In der ersten Gruppe wurde auf dem Rad gleichmäßig rotiert, aber mehr halbherzig, da man auch Kräfte für den letzten Lauf sparen wollte. So kam es schon nach acht Kilometern zum Zusammenschluss beider Gruppen. Kurze Zeit später fuhr sogar ein einzelner Athlet von hinten auf. Es folgte eine erste Attacke von Fabian Rahn, der wie Graute für den Kölner Klub EBL Consulting KTT 01 startete, doch auch diese wurde sofort unterbunden. Ausreißversuche wurden immer schwieriger. „Perfekt! Alles spielte in meine Karten“, freute sich Matthias Graute. Es wurde taktiert, gebummelt, man unterhielt sich und sorgte für eine ausreichende Energiezufuhr. Auf den letzten vier Kilometern versuchte Fabian Rahn nochmal sein Glück, fuhr die nächste Attacke und einen Vorsprung von 30 Sekunden heraus.

Trotzdem war das Verfolgerfeld guter Dinge, denn man hatte schließlich Kräfte gespart. Matthias Graute stellte sich auf einen schnellen Abschlusslauf ein. Doch schon beim Wechsel gab es die ersten Probleme. Vor Kälte bekamen die meisten Athleten ihren Helm nicht ab. Auch Matthias Graute zahlte der Kälte Tribut („ Es fühlte sich an, als würde ich mit Klötzen an den Füßen laufen“).

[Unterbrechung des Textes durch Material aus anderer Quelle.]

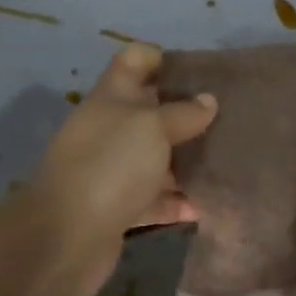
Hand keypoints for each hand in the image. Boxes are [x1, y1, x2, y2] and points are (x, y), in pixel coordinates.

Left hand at [17, 44, 216, 295]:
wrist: (65, 238)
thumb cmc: (110, 165)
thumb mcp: (151, 127)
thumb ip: (183, 113)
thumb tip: (208, 100)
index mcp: (112, 97)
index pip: (135, 59)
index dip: (164, 58)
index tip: (203, 71)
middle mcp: (110, 128)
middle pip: (150, 110)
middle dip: (187, 112)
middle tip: (230, 117)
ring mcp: (112, 169)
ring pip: (156, 156)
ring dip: (186, 160)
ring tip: (228, 160)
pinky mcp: (118, 208)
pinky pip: (154, 199)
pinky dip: (177, 201)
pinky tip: (206, 205)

Doch die anderen Athleten hatten ähnliche Probleme. Kurze Zweifel, ob er auf dem Rad vielleicht hätte mehr machen müssen, wischte der 31-jährige Essener schnell weg. Immerhin hatte er weiterhin die Chance Deutscher Meister zu werden – trotz der 30 Sekunden Rückstand auf den Führenden. Angefeuert von den Zuschauern machte er sich auf die Verfolgung. „Nach gut zwei Kilometern waren auch meine Füße wieder aufgetaut“, erinnert er sich. Jetzt machte der Essener richtig Druck. Fabian Rahn rückte immer näher. Matthias Graute setzte die letzte Attacke, überholte und riss gleich eine Lücke von 15 Metern. Das war der Titel.